Sunday, August 3, 2008

A Muse: Shabbat Chazon 2008

Parshat Devarim, read the week before Tisha B’av is accompanied with the Haftarah from Isaiah (1: 1-27) which begins with the word Chazon. Thus the Shabbat before Tisha B’av is known as Shabbat Chazon.

Chazon means vision and here the vision has an ominous connotation. The link between the vision of Isaiah and Tisha B’av is powerful and provides us with a clear almost graphic understanding of what can be expected if the covenantal relationship with God isn’t followed.

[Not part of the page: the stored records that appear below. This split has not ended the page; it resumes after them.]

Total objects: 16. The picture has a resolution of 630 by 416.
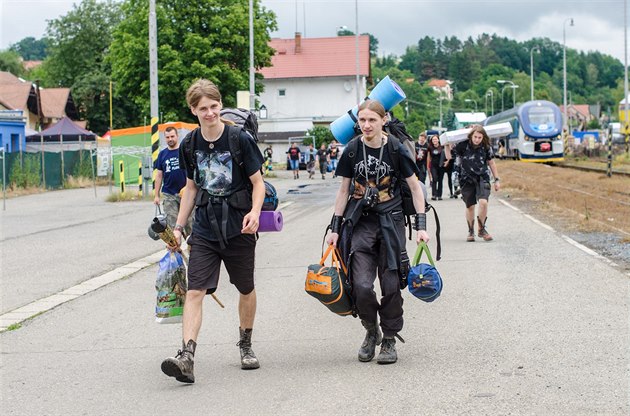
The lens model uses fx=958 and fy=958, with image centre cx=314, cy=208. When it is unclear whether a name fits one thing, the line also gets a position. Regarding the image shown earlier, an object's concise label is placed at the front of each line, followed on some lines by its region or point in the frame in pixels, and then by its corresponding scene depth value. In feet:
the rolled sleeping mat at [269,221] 20.66
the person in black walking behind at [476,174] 46.24
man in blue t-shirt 37.88
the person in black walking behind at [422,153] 78.28
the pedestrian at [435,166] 79.20
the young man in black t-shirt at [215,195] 19.77
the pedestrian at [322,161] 140.77
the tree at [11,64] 360.89
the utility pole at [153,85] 81.15
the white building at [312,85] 261.44
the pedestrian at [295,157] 140.67
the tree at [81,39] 293.43
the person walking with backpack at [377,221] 21.15
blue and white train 167.73
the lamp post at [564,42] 228.67
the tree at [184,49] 162.40
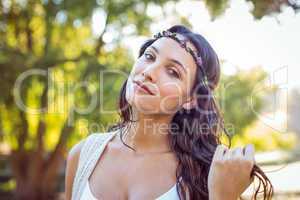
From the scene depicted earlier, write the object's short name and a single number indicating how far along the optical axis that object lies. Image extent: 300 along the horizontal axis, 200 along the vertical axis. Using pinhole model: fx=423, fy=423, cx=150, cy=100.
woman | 0.93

Most covenants’ are not that difficult to comply with because the parties involved crafted a document with a clear, mutual understanding delineating what is expected from the parties. Unfortunately our covenantal relationship with God isn’t as clear cut. Understanding the purpose and intent of the covenant has, according to Isaiah become blurred, the message and intent obfuscated by layers of meaningless ritual:

"What are your many sacrifices to Me? Says the Eternal One. I am sated with the rams you bring as burnt-offerings, with the fat your fine animals; I take no delight in the blood of bulls or lambs or goats. When you come to seek My presence, who asked this of you to trample My courts...I hate your new moons, your festival days; they are a burden to Me; I can bear them no more. .... Wash yourselves; cleanse yourselves, put your evil doings away from My sight. Cease to do evil, learn to do good, seek justice; relieve the oppressed. Uphold the orphan's rights; take up the widow's cause. (Isaiah 1:11-17)

Isaiah is not denouncing ritual in general. Rather he is rejecting the hypocrisy of ritual observance that is not accompanied by living virtuously. Ritual has currency when it reminds us of who we are, our purpose for being and directs us to our covenantal relationship with God. Removing ritual from this context, making it an end unto itself, contributes to its devaluation and reduces its practitioners to a banal existence.

The message of Isaiah is clear and meaningful unto itself, however linking it with Tisha B’av creates a theological quagmire. It assumes that God will cause His people harm of cataclysmic proportions if they default, even unintentionally, in the performance of the covenant.